Fig. 1. Amino acid sequence of human p21ras. Six cysteines, Cys⁵¹, Cys⁸⁰, Cys¹¹⁸, Cys¹⁸¹, Cys¹⁸⁴, and Cys¹⁸⁶ of p21ras are highlighted in bold font and underlined.

Fig. 2. ICAT approach to quantitatively evaluate reversible and irreversible oxidative posttranslational thiol modification. Protein samples with free cysteine thiols ■ (reactive) and less reactive cysteine thiols □ are exposed to peroxynitrite or GSSG and normal conditions or control buffer before being labeled with ICAT reagent. Some of the reactive cysteine thiols are oxidized depending upon the level of the oxidant, and oxidized thiols are designated as ▲. After oxidation, labeling of the free thiols is performed, with light and heavy ICAT reagent. ICAT-labeled samples are mixed and digested with trypsin, followed by purification through HPLC cation exchange and avidin-affinity cartridges as outlined under Experimental methods. Affinity-captured peptides are analyzed by LC-MS and MS/MS. As shown for the reactive cysteines, the oxidized cysteines are not susceptible to labeling by ICAT reagent, and hence there is a decreased intensity in the signal from the heavy-labeled peptide in MS of the reactive cysteine-containing peptide. For less reactive cysteines, the peptides in samples prepared under normal and oxidant stress conditions exhibit equivalent signal intensity in MS. From the relative peak intensities of the MS of light and heavy ICAT-labeled peptides, the ratio of oxidized thiols in the samples can be estimated. The identity of the peptide sequences can be derived from MS/MS analysis of these peptides.
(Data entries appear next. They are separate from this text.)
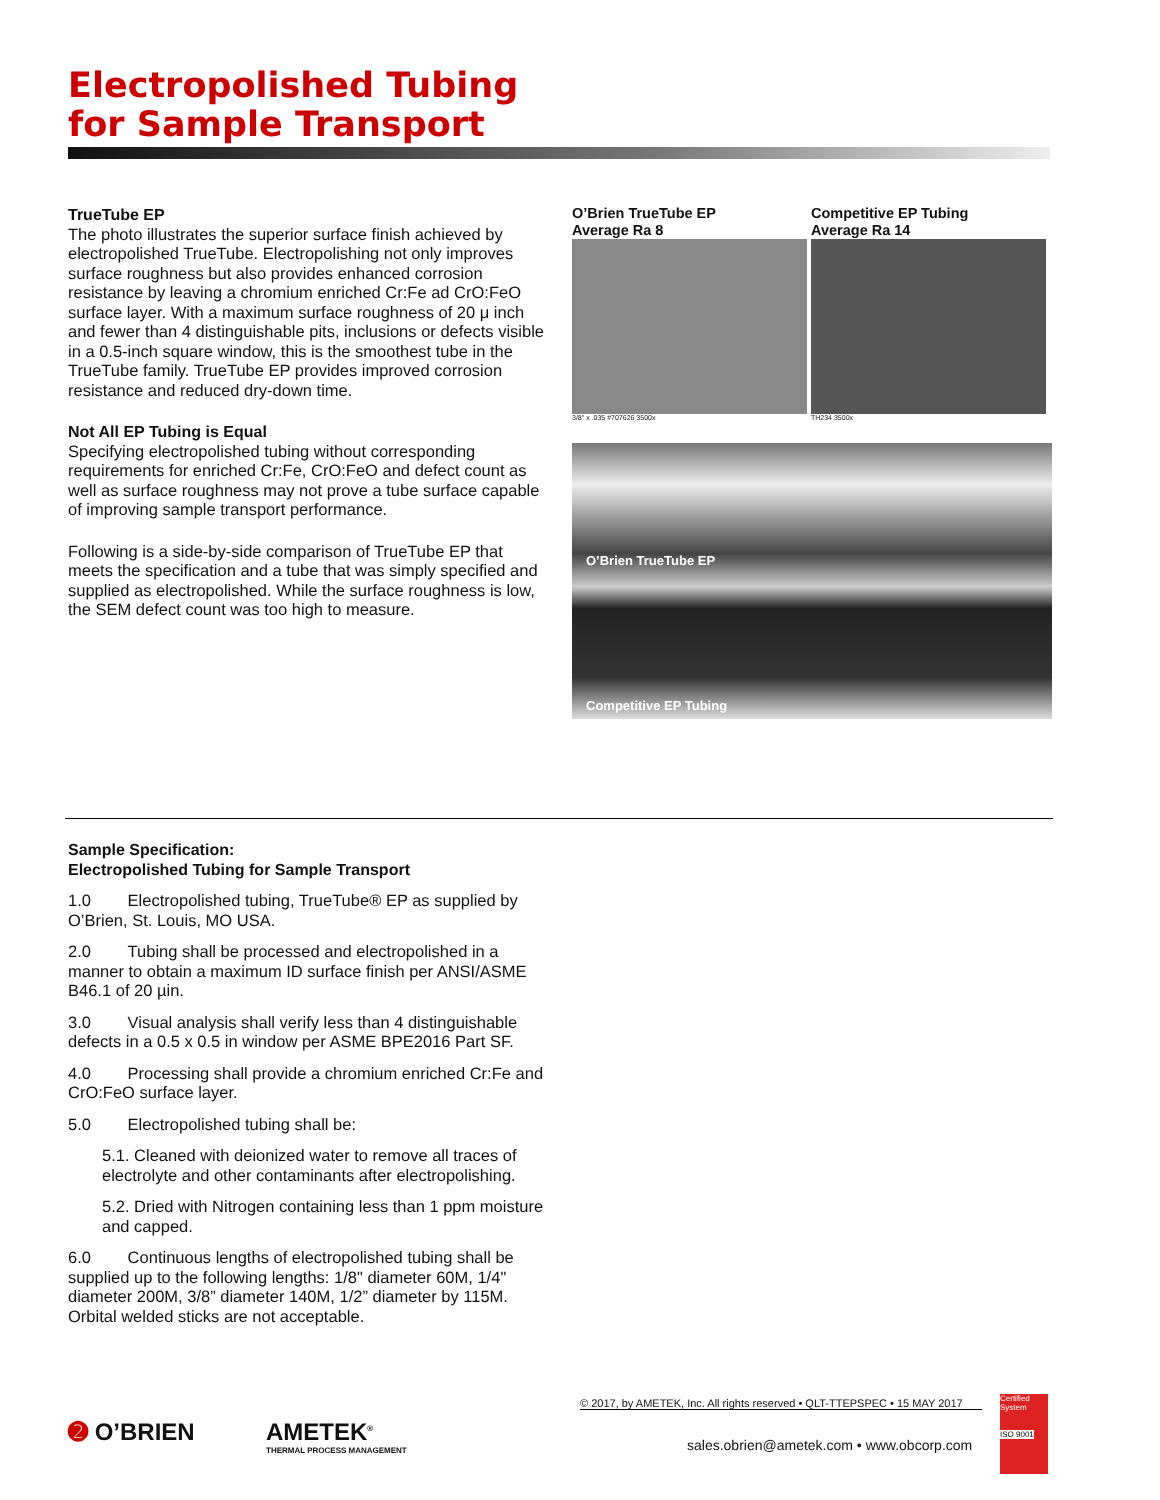Electropolished Tubing
for Sample Transport
TrueTube EP
The photo illustrates the superior surface finish achieved by electropolished TrueTube. Electropolishing not only improves surface roughness but also provides enhanced corrosion resistance by leaving a chromium enriched Cr:Fe ad CrO:FeO surface layer. With a maximum surface roughness of 20 μ inch and fewer than 4 distinguishable pits, inclusions or defects visible in a 0.5-inch square window, this is the smoothest tube in the TrueTube family. TrueTube EP provides improved corrosion resistance and reduced dry-down time.
Not All EP Tubing is Equal
Specifying electropolished tubing without corresponding requirements for enriched Cr:Fe, CrO:FeO and defect count as well as surface roughness may not prove a tube surface capable of improving sample transport performance.
Following is a side-by-side comparison of TrueTube EP that meets the specification and a tube that was simply specified and supplied as electropolished. While the surface roughness is low, the SEM defect count was too high to measure.
O’Brien TrueTube EP
Average Ra 8
Competitive EP Tubing
Average Ra 14
3/8" x .035 #707626 3500x TH234 3500x
O’Brien TrueTube EP
Competitive EP Tubing
Sample Specification:
Electropolished Tubing for Sample Transport
1.0 Electropolished tubing, TrueTube® EP as supplied by O’Brien, St. Louis, MO USA.
2.0 Tubing shall be processed and electropolished in a manner to obtain a maximum ID surface finish per ANSI/ASME B46.1 of 20 µin.
3.0 Visual analysis shall verify less than 4 distinguishable defects in a 0.5 x 0.5 in window per ASME BPE2016 Part SF.
4.0 Processing shall provide a chromium enriched Cr:Fe and CrO:FeO surface layer.
5.0 Electropolished tubing shall be:
5.1. Cleaned with deionized water to remove all traces of electrolyte and other contaminants after electropolishing.
5.2. Dried with Nitrogen containing less than 1 ppm moisture and capped.
6.0 Continuous lengths of electropolished tubing shall be supplied up to the following lengths: 1/8" diameter 60M, 1/4" diameter 200M, 3/8” diameter 140M, 1/2” diameter by 115M. Orbital welded sticks are not acceptable.
© 2017, by AMETEK, Inc. All rights reserved • QLT-TTEPSPEC • 15 MAY 2017
➋ O’BRIEN
AMETEK<sup>®</sup>
THERMAL PROCESS MANAGEMENT
sales.obrien@ametek.com • www.obcorp.com
Certified System
ISO 9001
In order to evaluate whether the oxidation caused by peroxynitrite or GSSG is reversible or irreversible, the oxidized protein samples are treated with TCEP (for disulfide reduction of S-glutathiolation modification) or ascorbate (for reducing S-nitrosation) before being labeled with heavy ICAT. From the LC-MS analysis, reversibility of the modifications caused by peroxynitrite or GSSG can be quantitated.

Fig. 3. S-Glutathiolation, but not ONOO⁻, promotes p21ras guanine nucleotide exchange activity. The guanine nucleotide exchange activity of recombinant p21ras was measured by monitoring the fluorescence of p21ras-bound Mant-GDP complexes. The protein was either untreated (control) or treated with peroxynitrite (ONOO⁻, 10 or 100 μM) or GSSG (10 or 100 μM). The bar graph shows the percentage of the guanine nucleotide exchange activity of p21ras (i.e., the unbound Mant-GDP expressed as a percentage of the total bound) in control and peroxynitrite- and GSSG-treated samples 5 min after treatment. *p < 0.05; n = 3.

Fig. 4. LC-MS/MS of ICAT-labeled tryptic peptides of p21ras. (a) Total ion chromatogram for LC-ESI-MS/MS of ICAT-labeled tryptic peptides of p21ras. (b) The m/z 400–1800 region of the mass spectrum of the peptides eluting between 46.9 and 47.9 min. (c) Expanded view of the mass spectrum around m/z 920 showing the pair of light (¹²C) and heavy (¹³C) ICAT-labeled p21ras peptides, Thr⁷⁴–Lys⁸⁸.

Fig. 5. Effect of ONOO⁻ on ICAT labeling of cysteines of p21ras. (a) MS of the ICAT-labeled peptide pair (Thr⁷⁴–Lys⁸⁸) of p21ras containing less reactive Cys⁸⁰, (b) MS of the ICAT-labeled peptide pair Val¹⁰³–Arg¹²³ of p21ras containing reactive Cys¹¹⁸, and (c) MS of the ICAT-labeled peptide pair Lys¹⁷⁰–Lys¹⁸⁵ of p21ras containing the terminal Cys¹⁸¹ and Cys¹⁸⁴. (d) Summary of ICAT labeling experiments quantitating individual cysteine modifications of p21ras treated with peroxynitrite.

Fig. 6. Effect of GSSG on ICAT labeling of cysteines of p21ras. (a) MS of ICAT-labeled peptide pair (Val¹⁰³–Arg¹²³) containing reactive Cys¹¹⁸ in which the methionine is in oxidized form, (b) MS of the ICAT-labeled peptide pair (Thr⁷⁴–Lys⁸⁸) of p21ras containing less reactive Cys⁸⁰, and (c) MS of the ICAT-labeled peptide pair (Lys¹⁷⁰–Lys¹⁸⁵) of p21ras containing terminal cysteines Cys¹⁸¹ and Cys¹⁸⁴ in which both cysteines were ICAT labeled and the methionine is in oxidized form. (d) Summary of ICAT labeling of p21ras to quantitate cysteine modifications caused by GSSG.